### Written task
Please answer these questions about the thread below on concatenating vectors defined as functions.
1. In the asker's definition of fin, what is returned for the 0 case?
2. In the answer's definition of fin, what is returned for the 0 case instead?
3. In case_fin, what does the 0 branch return for an input i?

---------- Text section

How to concatenate vectors defined as functions from finite types

3
votes

I've defined vector types on a type A by using functions as fin n -> A. I cannot come up with a way for concatenating the vectors without going through inductive vectors.

The definition of finite sets I am using is

Fixpoint fin (k : nat) : Type :=
  match k with
  | 0 => False
  | S k => option (fin k)
  end.

Then I define vectors of size k as functions fin k -> A.

How can I concatenate such vectors?

concat {A : Type} (n m : nat) (v1 : fin n -> A) (v2 : fin m -> A) (i : fin (n + m)) : A

I've tried pattern matching on n, but it doesn't seem to acknowledge then that i is of type fin m then in the 0 case.

I guess this is a well-known definition, but I couldn't find this variant of vectors. Maybe moving from this type to vectors in Coq's library, concatenate there, and then come back, is an option, but I would like to have a more direct approach.

1
coq

1 Answers

1
votes

The key is to write a case analysis operator to decide whether the input to the concatenated function is on the n side or the m side:

Fixpoint fin n :=
  match n with
  | 0 => Empty_set
  | S n => option (fin n)
  end.

Fixpoint case_fin n m : fin (n + m) -> fin n + fin m :=
  match n return fin (n + m) -> fin n + fin m with
  | 0 => fun i => inr i
  | S n => fun i =>
             match i with
             | None => inl None
             | Some j => match case_fin n m j with
                         | inl j => inl (Some j)
                         | inr j => inr j
                         end
             end
  end.

Fixpoint concat {A} n m (f : fin n -> A) (g : fin m -> A) (i : fin (n + m)) : A :=
  match case_fin n m i with
  | inl i => f i
  | inr i => g i
  end.

--------------------
---------- Record excerpts

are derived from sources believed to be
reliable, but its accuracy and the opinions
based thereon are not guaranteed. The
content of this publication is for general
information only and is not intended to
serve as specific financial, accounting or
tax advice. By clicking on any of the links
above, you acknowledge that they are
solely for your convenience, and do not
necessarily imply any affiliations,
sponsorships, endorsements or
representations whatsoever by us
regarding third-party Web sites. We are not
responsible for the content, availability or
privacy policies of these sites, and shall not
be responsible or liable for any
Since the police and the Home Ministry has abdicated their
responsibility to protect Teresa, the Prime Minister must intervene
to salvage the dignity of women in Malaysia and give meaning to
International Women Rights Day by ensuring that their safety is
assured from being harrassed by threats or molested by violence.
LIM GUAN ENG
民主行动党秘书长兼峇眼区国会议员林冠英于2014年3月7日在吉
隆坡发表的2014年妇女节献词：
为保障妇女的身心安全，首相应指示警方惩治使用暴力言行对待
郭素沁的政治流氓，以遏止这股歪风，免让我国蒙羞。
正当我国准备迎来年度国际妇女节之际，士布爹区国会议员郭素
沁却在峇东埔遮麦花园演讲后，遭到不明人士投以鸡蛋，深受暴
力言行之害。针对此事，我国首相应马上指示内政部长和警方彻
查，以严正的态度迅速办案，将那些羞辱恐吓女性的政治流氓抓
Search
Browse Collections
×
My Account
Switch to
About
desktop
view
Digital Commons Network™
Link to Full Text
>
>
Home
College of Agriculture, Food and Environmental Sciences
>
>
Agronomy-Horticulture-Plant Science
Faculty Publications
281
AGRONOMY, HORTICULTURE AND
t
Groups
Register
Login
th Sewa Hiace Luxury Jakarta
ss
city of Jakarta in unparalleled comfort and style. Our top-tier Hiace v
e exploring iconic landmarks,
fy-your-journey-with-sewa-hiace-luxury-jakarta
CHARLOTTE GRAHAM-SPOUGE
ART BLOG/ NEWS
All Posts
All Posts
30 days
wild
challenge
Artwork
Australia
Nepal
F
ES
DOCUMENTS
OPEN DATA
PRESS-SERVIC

--------------------
---------- Record excerpts

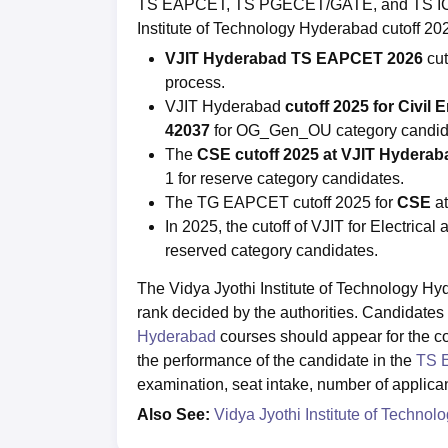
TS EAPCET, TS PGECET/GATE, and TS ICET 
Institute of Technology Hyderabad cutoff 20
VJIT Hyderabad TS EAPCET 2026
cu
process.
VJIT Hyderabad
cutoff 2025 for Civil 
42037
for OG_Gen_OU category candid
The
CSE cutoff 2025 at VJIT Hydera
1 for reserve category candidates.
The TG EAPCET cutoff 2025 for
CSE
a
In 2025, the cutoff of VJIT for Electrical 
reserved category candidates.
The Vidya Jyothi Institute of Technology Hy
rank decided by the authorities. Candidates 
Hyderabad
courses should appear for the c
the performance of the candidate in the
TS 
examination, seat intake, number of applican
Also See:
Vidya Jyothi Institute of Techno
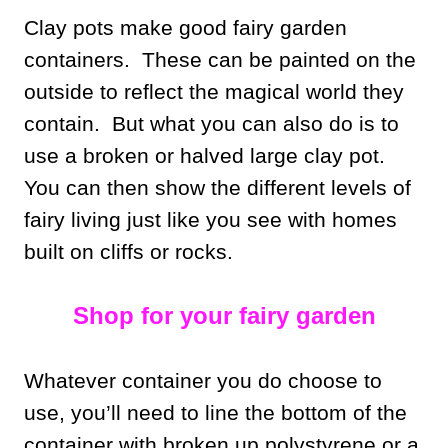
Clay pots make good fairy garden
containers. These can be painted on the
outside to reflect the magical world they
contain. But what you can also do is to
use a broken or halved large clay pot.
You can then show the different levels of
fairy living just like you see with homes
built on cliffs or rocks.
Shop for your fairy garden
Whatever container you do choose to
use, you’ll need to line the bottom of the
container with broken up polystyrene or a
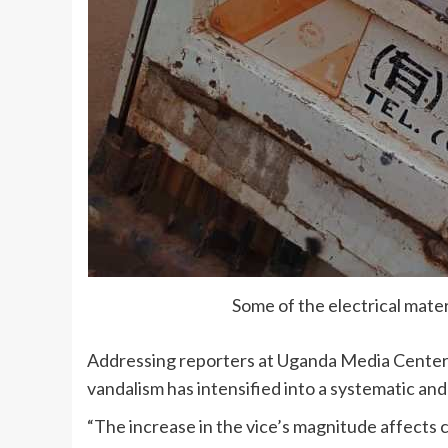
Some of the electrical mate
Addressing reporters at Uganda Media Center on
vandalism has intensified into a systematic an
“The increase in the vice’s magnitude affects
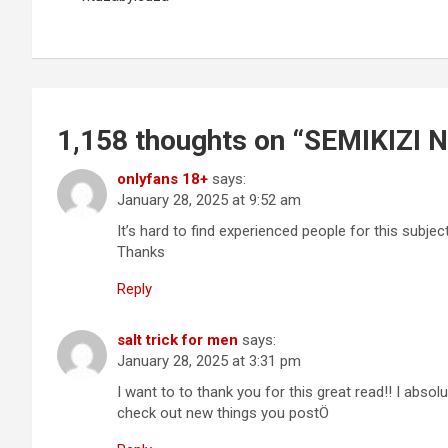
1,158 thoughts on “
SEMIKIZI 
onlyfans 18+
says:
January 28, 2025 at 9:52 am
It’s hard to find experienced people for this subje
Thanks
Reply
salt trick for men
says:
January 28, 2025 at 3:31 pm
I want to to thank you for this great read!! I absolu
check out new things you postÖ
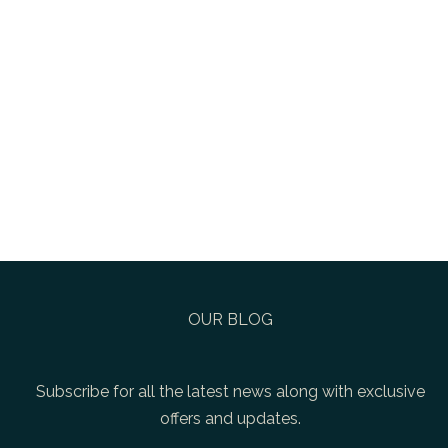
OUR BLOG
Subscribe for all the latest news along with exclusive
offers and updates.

--------------------
---------- Record excerpts

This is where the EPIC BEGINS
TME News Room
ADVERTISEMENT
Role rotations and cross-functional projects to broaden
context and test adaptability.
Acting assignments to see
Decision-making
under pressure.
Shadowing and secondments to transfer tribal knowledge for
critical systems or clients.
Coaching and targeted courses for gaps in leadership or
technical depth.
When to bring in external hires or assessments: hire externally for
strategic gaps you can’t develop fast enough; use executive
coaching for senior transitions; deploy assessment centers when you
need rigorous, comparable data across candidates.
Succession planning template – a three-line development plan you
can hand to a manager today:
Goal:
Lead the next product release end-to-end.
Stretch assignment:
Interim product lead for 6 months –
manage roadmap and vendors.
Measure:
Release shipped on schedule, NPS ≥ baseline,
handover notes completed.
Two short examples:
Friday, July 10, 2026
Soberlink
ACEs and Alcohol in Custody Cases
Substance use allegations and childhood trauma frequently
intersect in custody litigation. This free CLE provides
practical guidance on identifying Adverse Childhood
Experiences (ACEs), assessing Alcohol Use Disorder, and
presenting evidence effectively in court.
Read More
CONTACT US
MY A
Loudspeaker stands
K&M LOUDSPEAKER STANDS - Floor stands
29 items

--------------------

### Response box
1. False
2. Empty_set
3. inr i